What you have to do:
Reproduce the following data exactly, minus any images.

Record set:
....

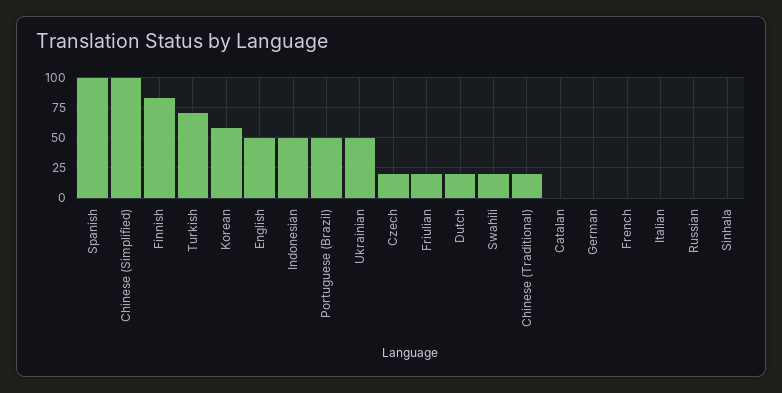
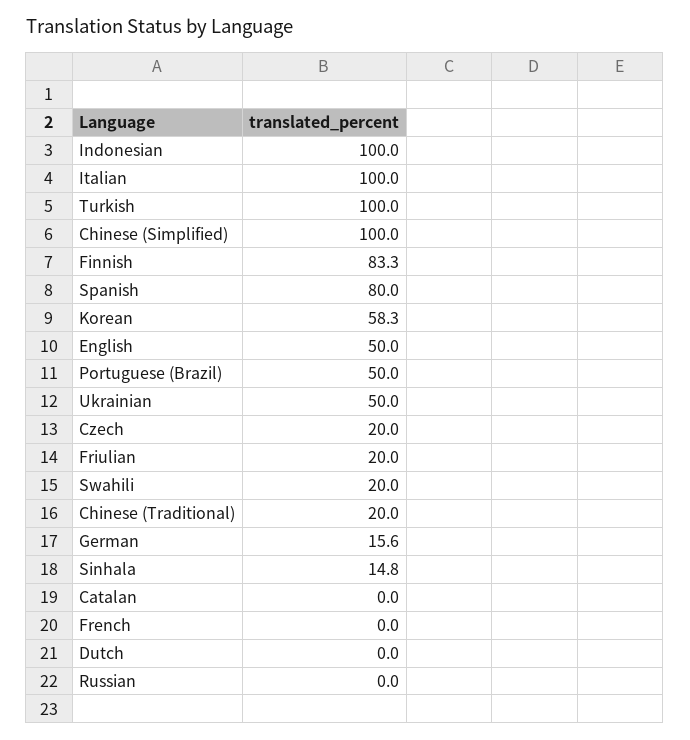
  {
-   "Spanish": 100,
+   "Spanish": 80,
    "Chinese (Simplified)": 100,
    "Finnish": 83.3,
-   "Turkish": 70,
+   "Turkish": 100,
    "Korean": 58.3,
    "English": 50,
-   "Indonesian": 50,
+   "Indonesian": 100,
    "Portuguese (Brazil)": 50,
    "Ukrainian": 50,
    "Czech": 20,
    "Friulian": 20,
-   "Dutch": 20,
+   "Dutch": 0,
    "Swahili": 20,
    "Chinese (Traditional)": 20,
    "Catalan": 0,
-   "German": 0,
+   "German": 15.6,
    "French": 0,
-   "Italian": 0,
+   "Italian": 100,
    "Russian": 0,
-   "Sinhala": 0
+   "Sinhala": 14.8
  }

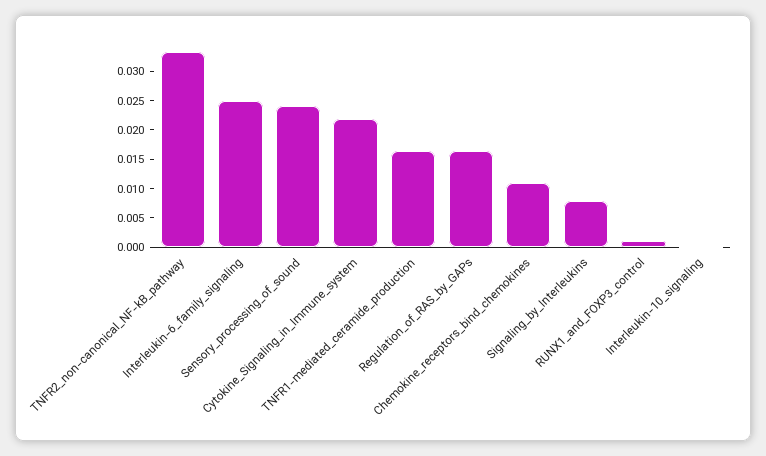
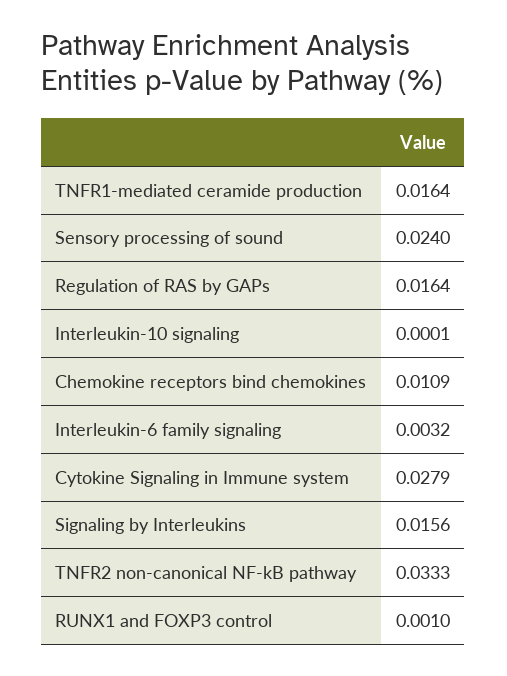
  {
    "TNFR2_non-canonical_NF-kB_pathway": 0.0333,
-   "Interleukin-6_family_signaling": 0.025,
+   "Interleukin-6_family_signaling": 0.0032,
    "Sensory_processing_of_sound": 0.024,
-   "Cytokine_Signaling_in_Immune_system": 0.0225,
+   "Cytokine_Signaling_in_Immune_system": 0.0279,
    "TNFR1-mediated_ceramide_production": 0.0164,
    "Regulation_of_RAS_by_GAPs": 0.0164,
    "Chemokine_receptors_bind_chemokines": 0.0109,
-   "Signaling_by_Interleukins": 0.0075,
+   "Signaling_by_Interleukins": 0.0156,
    "RUNX1_and_FOXP3_control": 0.001,
    "Interleukin-10_signaling": 0.0001
  }

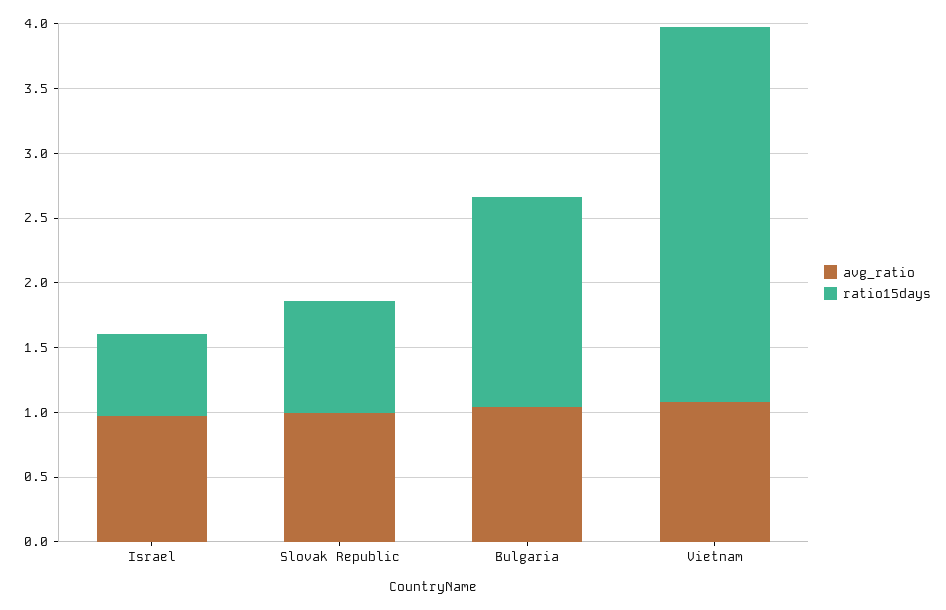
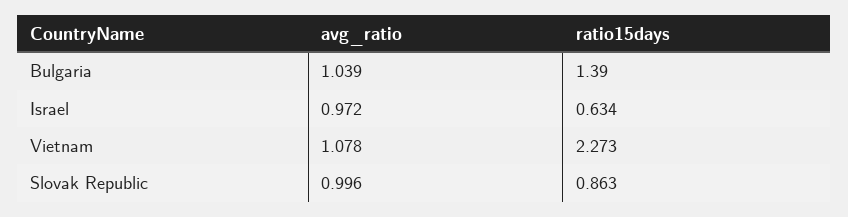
  {
    "avg_ratio": {
      "Israel": 0.972,
      "Slovak Republic": 0.996,
      "Bulgaria": 1.039,
      "Vietnam": 1.078
    },
    "ratio15days": {
      "Israel": 0.634,
      "Slovak Republic": 0.863,
-     "Bulgaria": 1.6,
+     "Bulgaria": 1.39,
-     "Vietnam": 2.9
+     "Vietnam": 2.273
    }
  }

....

Response:
  {
-   "Spanish": 100,
+   "Spanish": 80,
    "Chinese (Simplified)": 100,
    "Finnish": 83.3,
-   "Turkish": 70,
+   "Turkish": 100,
    "Korean": 58.3,
    "English": 50,
-   "Indonesian": 50,
+   "Indonesian": 100,
    "Portuguese (Brazil)": 50,
    "Ukrainian": 50,
    "Czech": 20,
    "Friulian": 20,
-   "Dutch": 20,
+   "Dutch": 0,
    "Swahili": 20,
    "Chinese (Traditional)": 20,
    "Catalan": 0,
-   "German": 0,
+   "German": 15.6,
    "French": 0,
-   "Italian": 0,
+   "Italian": 100,
    "Russian": 0,
-   "Sinhala": 0
+   "Sinhala": 14.8
  }

  {
    "TNFR2_non-canonical_NF-kB_pathway": 0.0333,
-   "Interleukin-6_family_signaling": 0.025,
+   "Interleukin-6_family_signaling": 0.0032,
    "Sensory_processing_of_sound": 0.024,
-   "Cytokine_Signaling_in_Immune_system": 0.0225,
+   "Cytokine_Signaling_in_Immune_system": 0.0279,
    "TNFR1-mediated_ceramide_production": 0.0164,
    "Regulation_of_RAS_by_GAPs": 0.0164,
    "Chemokine_receptors_bind_chemokines": 0.0109,
-   "Signaling_by_Interleukins": 0.0075,
+   "Signaling_by_Interleukins": 0.0156,
    "RUNX1_and_FOXP3_control": 0.001,
    "Interleukin-10_signaling": 0.0001
  }

  {
    "avg_ratio": {
      "Israel": 0.972,
      "Slovak Republic": 0.996,
      "Bulgaria": 1.039,
      "Vietnam": 1.078
    },
    "ratio15days": {
      "Israel": 0.634,
      "Slovak Republic": 0.863,
-     "Bulgaria": 1.6,
+     "Bulgaria": 1.39,
-     "Vietnam": 2.9
+     "Vietnam": 2.273
    }
  }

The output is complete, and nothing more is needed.